私もまた、留美子と同じく教室には戻りたくない。


遥がいつ頼みに来るかわからないし、高広と理恵がどう思っているのかをききたかったから。


四限目が始まり、私達は旧校舎の階段に腰かけて、高広と理恵の考えを聞いていた。


「私は、怖いから考えたくないかな……『昨日』まで友達だと思っていたのに、いきなり知らない人になってるんだもん」


それがわからないから困ってる。


私達の記憶にある遥という人物を友達だと思っていたけど、クラスの皆はどう思っているのだろう?


もしも、遥の事を友達だと思っているのなら……。


どうして私達は遥の事を忘れているのだろう。


「俺は頭悪いからわかんねぇけどよ。

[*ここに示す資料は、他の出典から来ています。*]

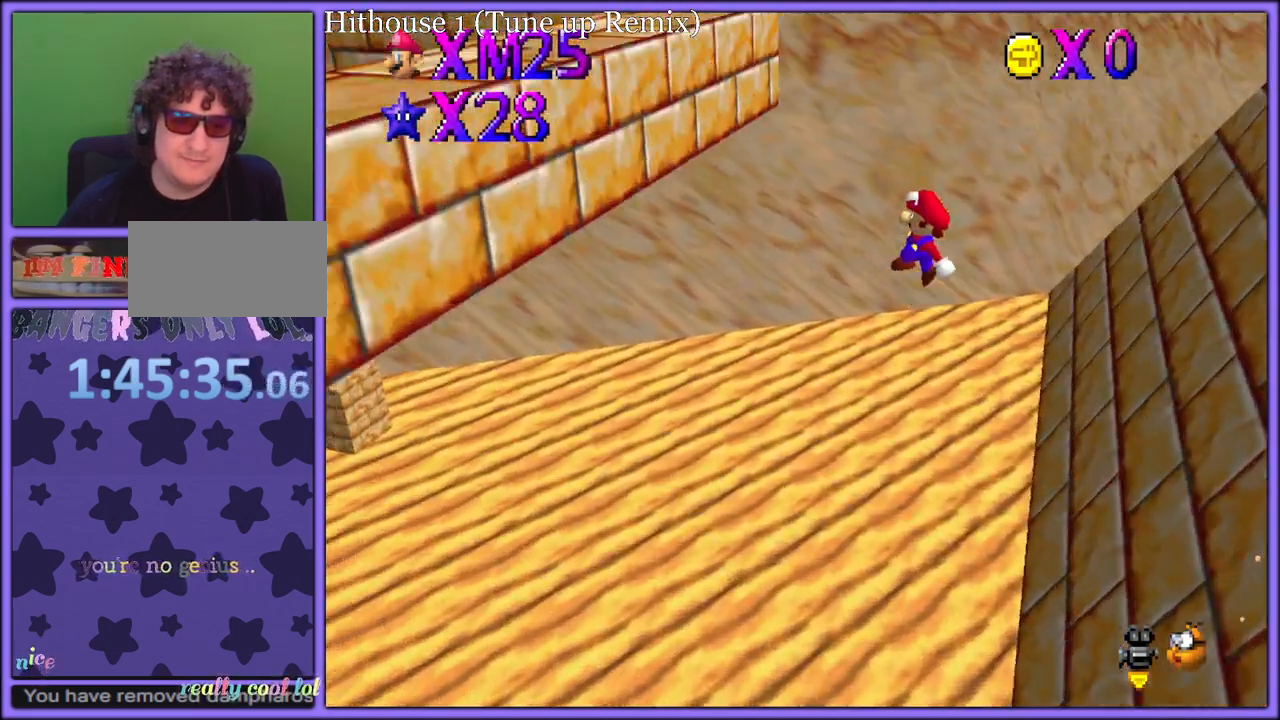
{"buttons": ["A"], "left_stick": "right", "button_events": [[117, "A", "up"], [200, "A", "down"]]}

遥は放課後に『赤い人』を見て、振り返っちまったんだろ? だから、俺達に『カラダ探し』を頼んでるじゃねぇのか?」


そう、そこからすべてが始まって、その時点では、私達は遥を友達だと思っていた。


でも、クラスメイトは遥の事なんて気づいていないように見えた。


でも、今は逆で……クラスメイトは遥を友達だと思っていて、私達はそうは思えないのだ。


このままだと、カラダを全部見つけた時には、私達の中から遥の記憶が完全に無くなるのかもしれない。


そんな事を考えながら、時間だけが過ぎてゆき……ついに四限目が終わっても、八代先生は出てこなかったのだ。